**EXTRAIT CITÉ:**
Le Monument aux morts de Quintenas
Août 1919 – Décision du Conseil Municipal
Le Conseil municipal vote l’attribution d’une somme de 500 F pour la création, au cimetière, d’un Monument aux morts en mémoire des Quintenassiens disparus aux armées pendant le conflit.
Cette somme étant insuffisante, il décide de lancer une souscription qui sera proposée, dans chaque quartier de Quintenas, par le Conseiller Municipal qui y réside.
Selon la somme recueillie, il sera demandé un projet à l’architecte.
Nov. 1919 – Demande de subvention
Le Conseil Municipal choisit un des deux projets proposés par l’architecte, M. Luquet. Le devis pour l’érection du Monument aux morts s’élève à 8000 F.
Le Conseil décide de demander une subvention à l’état pour compléter la somme allouée par la municipalité de Quintenas et les sommes recueillies lors de la souscription auprès des habitants de la commune.
Mai 1921 – Somme supplémentaire votée
En 1921, les travaux ne sont pas encore achevés mais les montants recueillis sont insuffisants. Il semble qu’aucune subvention n’ait été accordée par l’état.

**CONSIGNE 1:** Recopiez mot pour mot le passage de l'extrait sur le monument aux morts qui commence par les mots « Cette somme étant » et s'achève sur « qui y réside. ».
Les enregistrements n'ont aucun lien avec l'extrait.

**Enregistrements de données:**
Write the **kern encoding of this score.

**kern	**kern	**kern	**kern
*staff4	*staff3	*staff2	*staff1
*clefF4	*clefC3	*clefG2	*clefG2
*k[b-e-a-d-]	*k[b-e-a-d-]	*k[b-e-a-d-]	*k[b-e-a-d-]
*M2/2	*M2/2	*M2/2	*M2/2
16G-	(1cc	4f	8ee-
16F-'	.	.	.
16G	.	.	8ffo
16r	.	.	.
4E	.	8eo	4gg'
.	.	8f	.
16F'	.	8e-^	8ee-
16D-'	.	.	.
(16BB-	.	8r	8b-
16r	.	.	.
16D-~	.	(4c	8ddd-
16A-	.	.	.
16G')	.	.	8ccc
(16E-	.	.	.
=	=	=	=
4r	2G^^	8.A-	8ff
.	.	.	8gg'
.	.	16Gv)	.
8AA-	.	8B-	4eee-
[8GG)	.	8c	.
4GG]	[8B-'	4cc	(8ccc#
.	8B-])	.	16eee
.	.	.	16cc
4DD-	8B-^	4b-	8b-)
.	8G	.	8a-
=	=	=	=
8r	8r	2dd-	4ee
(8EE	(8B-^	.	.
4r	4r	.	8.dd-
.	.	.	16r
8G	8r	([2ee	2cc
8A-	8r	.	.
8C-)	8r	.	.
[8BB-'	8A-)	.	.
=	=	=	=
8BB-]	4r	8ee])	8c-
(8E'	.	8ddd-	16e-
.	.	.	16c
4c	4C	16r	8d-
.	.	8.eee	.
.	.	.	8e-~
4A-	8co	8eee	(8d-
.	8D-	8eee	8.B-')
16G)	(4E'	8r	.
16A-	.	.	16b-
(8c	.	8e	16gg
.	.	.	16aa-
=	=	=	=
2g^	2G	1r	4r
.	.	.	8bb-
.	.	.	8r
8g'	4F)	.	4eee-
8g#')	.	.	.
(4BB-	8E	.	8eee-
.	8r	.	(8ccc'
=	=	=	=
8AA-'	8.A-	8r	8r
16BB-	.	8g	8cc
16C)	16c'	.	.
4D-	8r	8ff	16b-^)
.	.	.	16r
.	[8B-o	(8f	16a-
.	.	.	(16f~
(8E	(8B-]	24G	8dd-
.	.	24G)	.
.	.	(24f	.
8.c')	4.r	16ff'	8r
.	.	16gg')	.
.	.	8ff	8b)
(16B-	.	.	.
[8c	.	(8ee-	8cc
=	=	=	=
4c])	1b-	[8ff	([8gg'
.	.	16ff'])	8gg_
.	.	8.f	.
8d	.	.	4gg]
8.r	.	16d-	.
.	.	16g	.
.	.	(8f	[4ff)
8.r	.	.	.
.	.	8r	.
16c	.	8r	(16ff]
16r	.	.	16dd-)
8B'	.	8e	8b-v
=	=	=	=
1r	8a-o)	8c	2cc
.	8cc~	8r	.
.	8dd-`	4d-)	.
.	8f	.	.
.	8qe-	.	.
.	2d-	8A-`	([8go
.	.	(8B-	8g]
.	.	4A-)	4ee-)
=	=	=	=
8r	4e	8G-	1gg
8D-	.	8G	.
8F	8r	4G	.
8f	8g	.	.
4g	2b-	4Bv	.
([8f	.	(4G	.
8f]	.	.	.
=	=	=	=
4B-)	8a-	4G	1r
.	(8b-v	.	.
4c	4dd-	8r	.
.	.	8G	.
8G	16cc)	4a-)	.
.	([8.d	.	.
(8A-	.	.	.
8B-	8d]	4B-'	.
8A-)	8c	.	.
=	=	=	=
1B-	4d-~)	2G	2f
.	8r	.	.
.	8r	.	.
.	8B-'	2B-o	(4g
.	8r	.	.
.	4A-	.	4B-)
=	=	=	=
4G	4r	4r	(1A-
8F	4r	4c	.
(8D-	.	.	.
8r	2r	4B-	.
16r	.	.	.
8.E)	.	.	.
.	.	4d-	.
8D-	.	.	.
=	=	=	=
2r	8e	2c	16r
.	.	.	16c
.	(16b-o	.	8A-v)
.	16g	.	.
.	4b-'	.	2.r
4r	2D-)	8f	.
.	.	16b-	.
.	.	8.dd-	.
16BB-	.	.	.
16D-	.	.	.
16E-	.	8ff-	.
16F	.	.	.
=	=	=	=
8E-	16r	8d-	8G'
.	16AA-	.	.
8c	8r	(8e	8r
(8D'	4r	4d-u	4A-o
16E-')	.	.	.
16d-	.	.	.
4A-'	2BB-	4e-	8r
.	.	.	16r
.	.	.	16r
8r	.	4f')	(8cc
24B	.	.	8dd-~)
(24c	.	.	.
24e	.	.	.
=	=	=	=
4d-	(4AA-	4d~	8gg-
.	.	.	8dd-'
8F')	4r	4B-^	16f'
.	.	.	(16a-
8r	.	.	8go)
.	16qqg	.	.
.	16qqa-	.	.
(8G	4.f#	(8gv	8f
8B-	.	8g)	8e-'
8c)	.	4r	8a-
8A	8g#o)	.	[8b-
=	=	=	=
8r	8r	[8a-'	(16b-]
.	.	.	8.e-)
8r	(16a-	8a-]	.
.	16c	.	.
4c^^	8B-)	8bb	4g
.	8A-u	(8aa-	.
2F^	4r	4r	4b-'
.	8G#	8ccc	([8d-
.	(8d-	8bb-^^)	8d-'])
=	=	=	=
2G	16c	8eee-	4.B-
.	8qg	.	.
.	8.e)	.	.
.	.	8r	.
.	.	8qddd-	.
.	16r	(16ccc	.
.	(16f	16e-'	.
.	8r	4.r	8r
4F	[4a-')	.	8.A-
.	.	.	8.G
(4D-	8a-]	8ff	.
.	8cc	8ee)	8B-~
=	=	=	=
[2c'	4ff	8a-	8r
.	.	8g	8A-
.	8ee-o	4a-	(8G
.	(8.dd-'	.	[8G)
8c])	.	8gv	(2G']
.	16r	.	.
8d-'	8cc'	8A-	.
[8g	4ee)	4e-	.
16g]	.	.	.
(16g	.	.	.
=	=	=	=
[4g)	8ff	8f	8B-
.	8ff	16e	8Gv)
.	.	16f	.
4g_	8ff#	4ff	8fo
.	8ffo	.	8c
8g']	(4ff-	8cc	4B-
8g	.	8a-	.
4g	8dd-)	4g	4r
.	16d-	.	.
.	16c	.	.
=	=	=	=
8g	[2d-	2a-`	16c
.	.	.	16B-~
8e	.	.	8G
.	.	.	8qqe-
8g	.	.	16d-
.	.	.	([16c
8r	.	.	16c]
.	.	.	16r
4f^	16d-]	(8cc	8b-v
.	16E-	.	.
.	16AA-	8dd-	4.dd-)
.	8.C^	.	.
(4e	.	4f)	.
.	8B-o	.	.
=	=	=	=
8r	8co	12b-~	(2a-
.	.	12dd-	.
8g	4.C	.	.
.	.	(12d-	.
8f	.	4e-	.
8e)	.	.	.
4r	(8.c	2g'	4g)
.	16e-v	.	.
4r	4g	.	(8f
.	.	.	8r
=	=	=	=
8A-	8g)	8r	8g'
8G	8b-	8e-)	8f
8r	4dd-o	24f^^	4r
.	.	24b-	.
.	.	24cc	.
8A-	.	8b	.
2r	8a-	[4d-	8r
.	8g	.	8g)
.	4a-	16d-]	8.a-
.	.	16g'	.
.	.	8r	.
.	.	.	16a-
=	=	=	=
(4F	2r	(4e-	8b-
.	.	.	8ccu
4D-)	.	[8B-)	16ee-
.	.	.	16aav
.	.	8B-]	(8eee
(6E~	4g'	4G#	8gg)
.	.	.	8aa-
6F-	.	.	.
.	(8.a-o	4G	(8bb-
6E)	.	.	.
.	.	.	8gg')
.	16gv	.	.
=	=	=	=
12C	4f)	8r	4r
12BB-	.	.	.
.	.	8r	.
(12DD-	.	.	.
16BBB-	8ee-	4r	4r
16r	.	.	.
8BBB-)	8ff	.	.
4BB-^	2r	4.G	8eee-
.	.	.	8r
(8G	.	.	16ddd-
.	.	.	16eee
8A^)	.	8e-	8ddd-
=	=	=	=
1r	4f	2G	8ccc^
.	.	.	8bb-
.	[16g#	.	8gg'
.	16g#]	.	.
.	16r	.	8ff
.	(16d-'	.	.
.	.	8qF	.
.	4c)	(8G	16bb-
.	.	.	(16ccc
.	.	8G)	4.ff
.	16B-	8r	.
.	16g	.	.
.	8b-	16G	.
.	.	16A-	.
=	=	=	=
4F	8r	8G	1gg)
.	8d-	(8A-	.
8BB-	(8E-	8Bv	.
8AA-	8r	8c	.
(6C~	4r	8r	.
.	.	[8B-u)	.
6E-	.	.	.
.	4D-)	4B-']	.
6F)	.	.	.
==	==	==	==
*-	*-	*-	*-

--

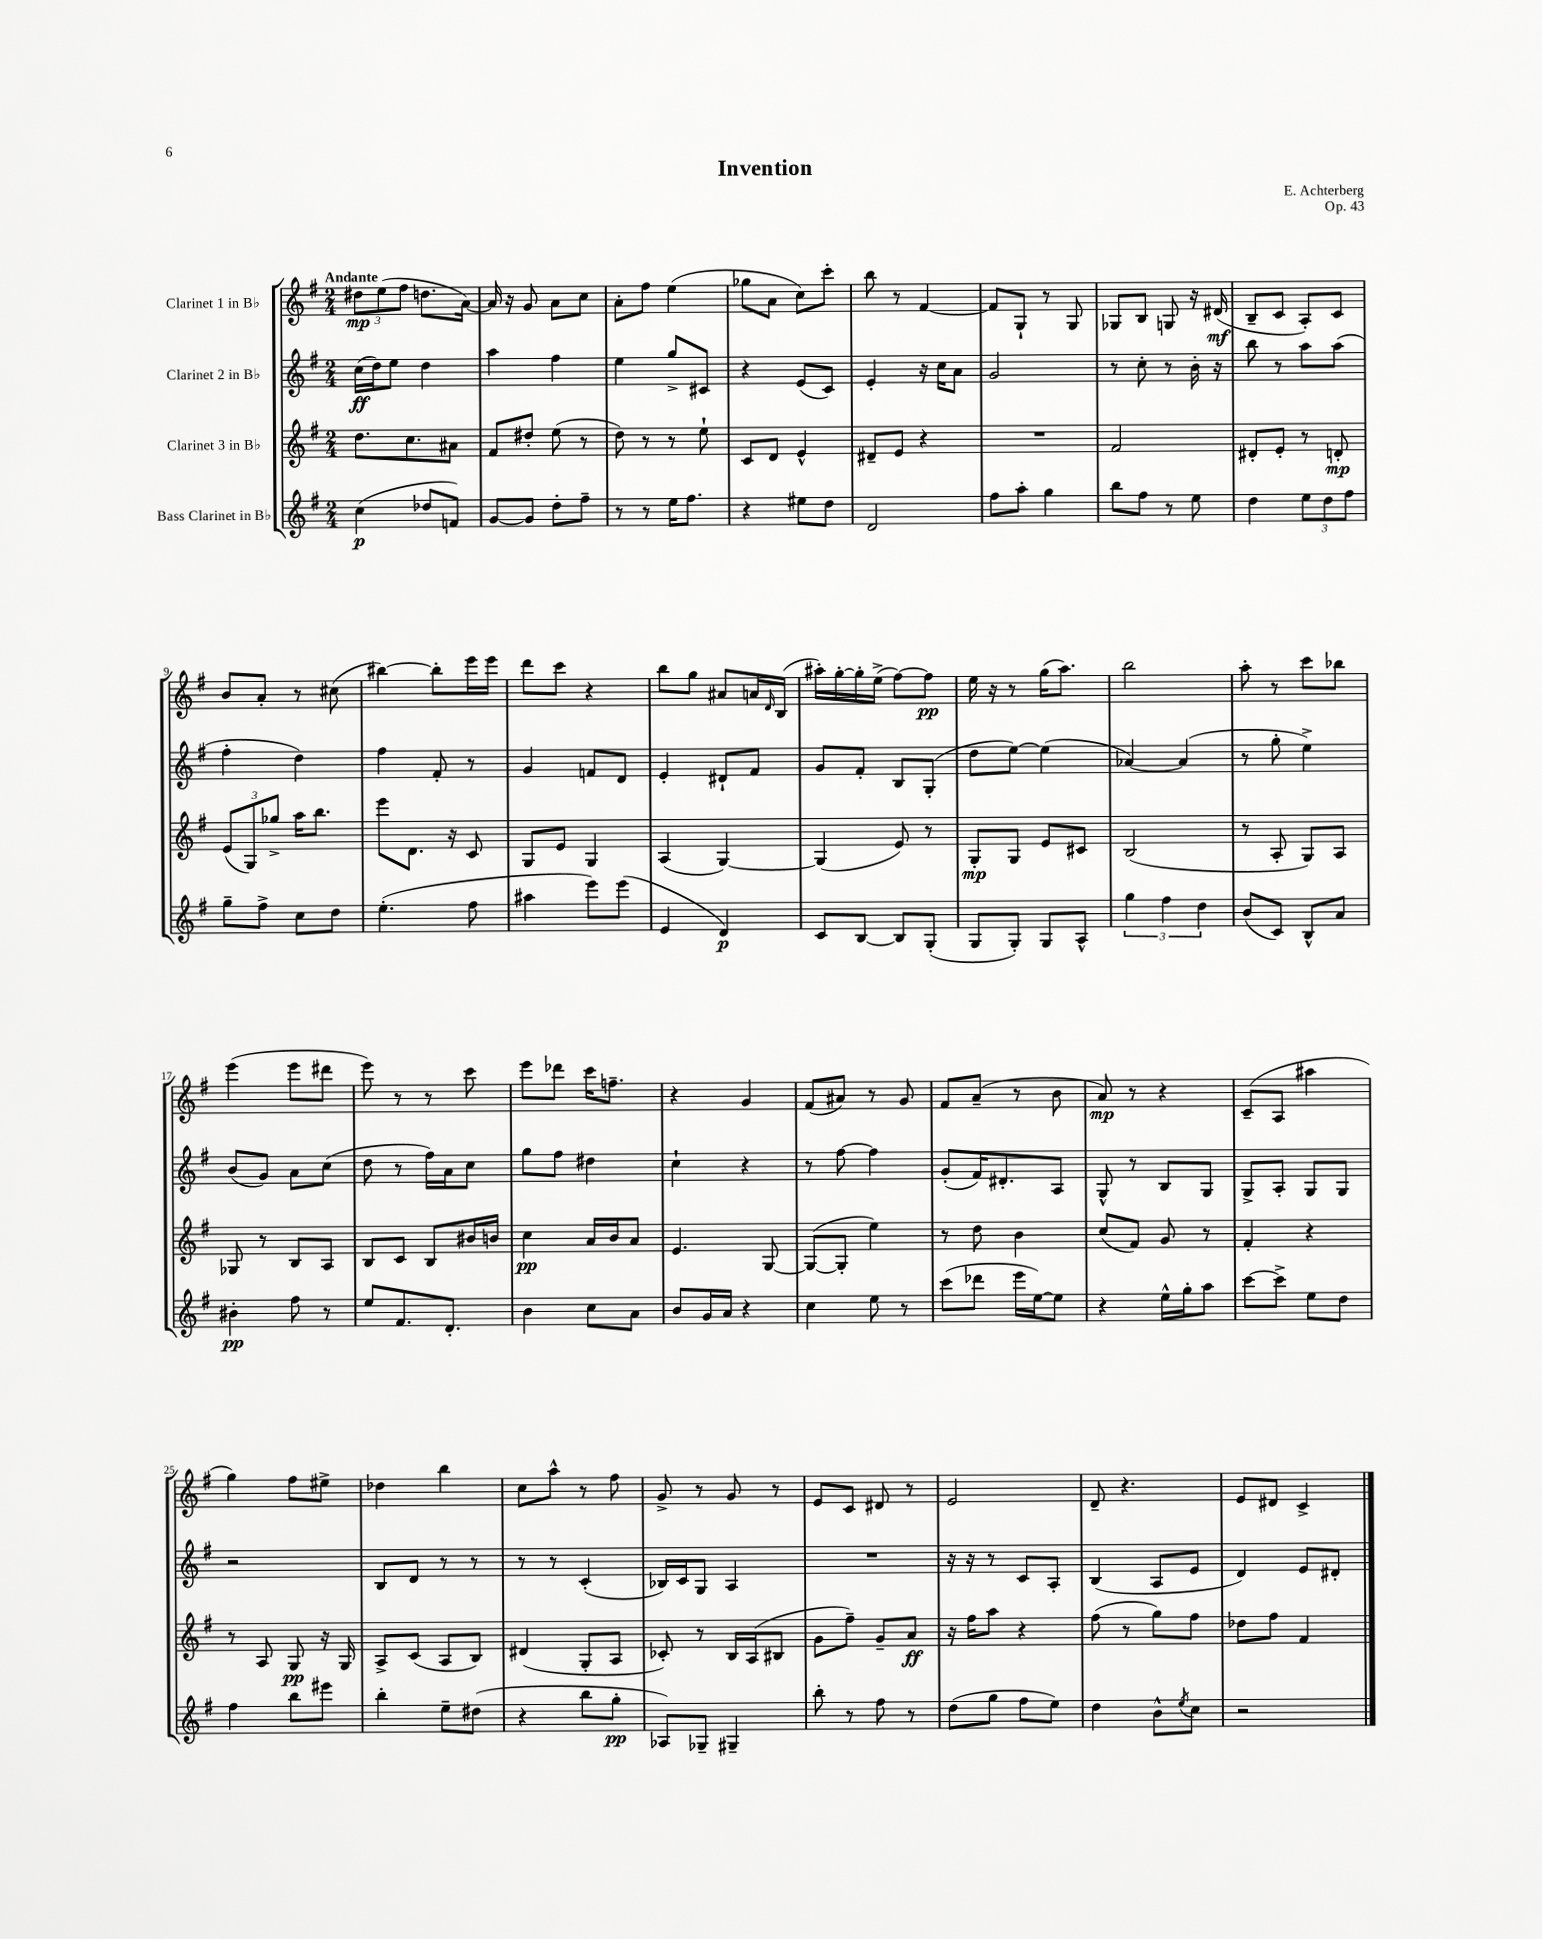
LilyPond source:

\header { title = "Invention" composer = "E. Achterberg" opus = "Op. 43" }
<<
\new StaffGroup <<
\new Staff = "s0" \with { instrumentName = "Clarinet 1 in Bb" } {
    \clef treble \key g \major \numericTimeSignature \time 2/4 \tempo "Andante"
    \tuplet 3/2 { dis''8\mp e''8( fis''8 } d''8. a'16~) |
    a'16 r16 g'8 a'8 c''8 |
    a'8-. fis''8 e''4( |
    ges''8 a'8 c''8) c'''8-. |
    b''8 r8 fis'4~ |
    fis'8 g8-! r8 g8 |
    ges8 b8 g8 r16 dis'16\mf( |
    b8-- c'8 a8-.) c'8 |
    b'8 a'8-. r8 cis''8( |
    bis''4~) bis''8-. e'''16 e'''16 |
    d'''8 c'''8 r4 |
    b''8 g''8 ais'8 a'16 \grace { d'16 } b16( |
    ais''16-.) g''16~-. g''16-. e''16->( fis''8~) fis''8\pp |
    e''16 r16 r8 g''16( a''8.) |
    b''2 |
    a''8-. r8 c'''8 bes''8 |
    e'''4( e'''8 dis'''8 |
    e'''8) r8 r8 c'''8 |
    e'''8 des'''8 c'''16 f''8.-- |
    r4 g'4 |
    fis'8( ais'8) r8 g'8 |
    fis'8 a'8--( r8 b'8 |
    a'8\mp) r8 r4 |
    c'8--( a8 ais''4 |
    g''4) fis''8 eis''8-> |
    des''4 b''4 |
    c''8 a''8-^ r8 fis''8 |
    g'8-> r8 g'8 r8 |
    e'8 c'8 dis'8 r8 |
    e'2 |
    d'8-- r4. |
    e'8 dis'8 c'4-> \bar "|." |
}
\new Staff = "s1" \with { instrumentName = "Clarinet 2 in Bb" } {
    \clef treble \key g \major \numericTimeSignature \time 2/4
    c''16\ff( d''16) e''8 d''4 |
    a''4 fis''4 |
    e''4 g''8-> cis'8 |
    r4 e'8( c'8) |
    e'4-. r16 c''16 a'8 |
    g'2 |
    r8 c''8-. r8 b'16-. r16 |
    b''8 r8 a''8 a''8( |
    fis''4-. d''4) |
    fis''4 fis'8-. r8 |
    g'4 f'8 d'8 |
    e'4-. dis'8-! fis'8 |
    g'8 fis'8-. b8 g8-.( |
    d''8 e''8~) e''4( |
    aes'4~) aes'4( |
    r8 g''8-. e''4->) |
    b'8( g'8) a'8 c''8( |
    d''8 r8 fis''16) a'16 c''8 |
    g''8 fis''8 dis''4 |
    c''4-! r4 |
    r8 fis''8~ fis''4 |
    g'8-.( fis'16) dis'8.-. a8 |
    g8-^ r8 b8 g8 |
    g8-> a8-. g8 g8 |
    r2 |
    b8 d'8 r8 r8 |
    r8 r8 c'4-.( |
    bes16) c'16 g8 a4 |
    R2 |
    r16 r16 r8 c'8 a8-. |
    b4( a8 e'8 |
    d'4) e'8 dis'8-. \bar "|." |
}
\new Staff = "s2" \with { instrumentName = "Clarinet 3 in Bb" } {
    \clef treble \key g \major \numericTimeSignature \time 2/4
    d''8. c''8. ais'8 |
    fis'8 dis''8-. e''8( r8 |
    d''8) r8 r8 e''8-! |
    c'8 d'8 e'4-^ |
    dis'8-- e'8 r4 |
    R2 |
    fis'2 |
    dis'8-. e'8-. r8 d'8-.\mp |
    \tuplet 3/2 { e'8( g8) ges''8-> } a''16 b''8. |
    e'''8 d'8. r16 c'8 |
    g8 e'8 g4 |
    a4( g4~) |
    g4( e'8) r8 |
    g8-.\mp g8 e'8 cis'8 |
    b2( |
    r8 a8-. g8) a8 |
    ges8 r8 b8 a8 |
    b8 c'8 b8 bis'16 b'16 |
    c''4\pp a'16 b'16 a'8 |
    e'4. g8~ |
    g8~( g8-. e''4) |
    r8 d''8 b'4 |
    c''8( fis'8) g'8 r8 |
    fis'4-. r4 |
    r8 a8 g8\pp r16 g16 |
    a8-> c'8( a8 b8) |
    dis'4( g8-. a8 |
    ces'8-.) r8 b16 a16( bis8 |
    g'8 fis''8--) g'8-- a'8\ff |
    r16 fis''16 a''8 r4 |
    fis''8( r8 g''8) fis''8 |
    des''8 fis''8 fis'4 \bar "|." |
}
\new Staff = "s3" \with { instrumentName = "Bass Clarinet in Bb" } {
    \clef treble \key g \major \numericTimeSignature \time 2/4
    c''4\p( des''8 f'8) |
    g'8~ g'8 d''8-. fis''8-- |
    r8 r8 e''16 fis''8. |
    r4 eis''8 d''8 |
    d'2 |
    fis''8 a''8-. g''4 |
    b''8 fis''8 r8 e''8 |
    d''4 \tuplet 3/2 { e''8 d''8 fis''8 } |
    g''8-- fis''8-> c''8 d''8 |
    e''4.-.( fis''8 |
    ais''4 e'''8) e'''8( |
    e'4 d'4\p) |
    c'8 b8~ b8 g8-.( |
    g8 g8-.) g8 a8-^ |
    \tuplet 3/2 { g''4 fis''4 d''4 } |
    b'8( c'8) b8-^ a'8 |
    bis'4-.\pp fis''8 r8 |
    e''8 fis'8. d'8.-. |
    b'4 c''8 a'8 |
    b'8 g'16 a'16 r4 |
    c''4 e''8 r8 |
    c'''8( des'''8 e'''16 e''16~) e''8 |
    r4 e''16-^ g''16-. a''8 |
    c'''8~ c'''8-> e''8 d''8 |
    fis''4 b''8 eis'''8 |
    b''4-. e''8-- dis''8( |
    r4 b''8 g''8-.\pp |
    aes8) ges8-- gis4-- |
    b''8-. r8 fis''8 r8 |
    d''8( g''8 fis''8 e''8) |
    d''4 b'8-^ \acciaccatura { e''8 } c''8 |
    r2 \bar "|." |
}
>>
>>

**CONSIGNE 2:** Repérez dans les enregistrements toutes les lignes qui contiennent la chaîne « tuplet », puis recopiez chacune d'elles.

**RÉPONSE 1:**
Cette somme étant insuffisante, il décide de lancer une souscription qui sera proposée, dans chaque quartier de Quintenas, par le Conseiller Municipal qui y réside.

**RÉPONSE 2:**
    \tuplet 3/2 { dis''8\mp e''8( fis''8 } d''8. a'16~) |
    \tuplet 3/2 { e'8( g8) ges''8-> } a''16 b''8. |
    d''4 \tuplet 3/2 { e''8 d''8 fis''8 } |
    \tuplet 3/2 { g''4 fis''4 d''4 } |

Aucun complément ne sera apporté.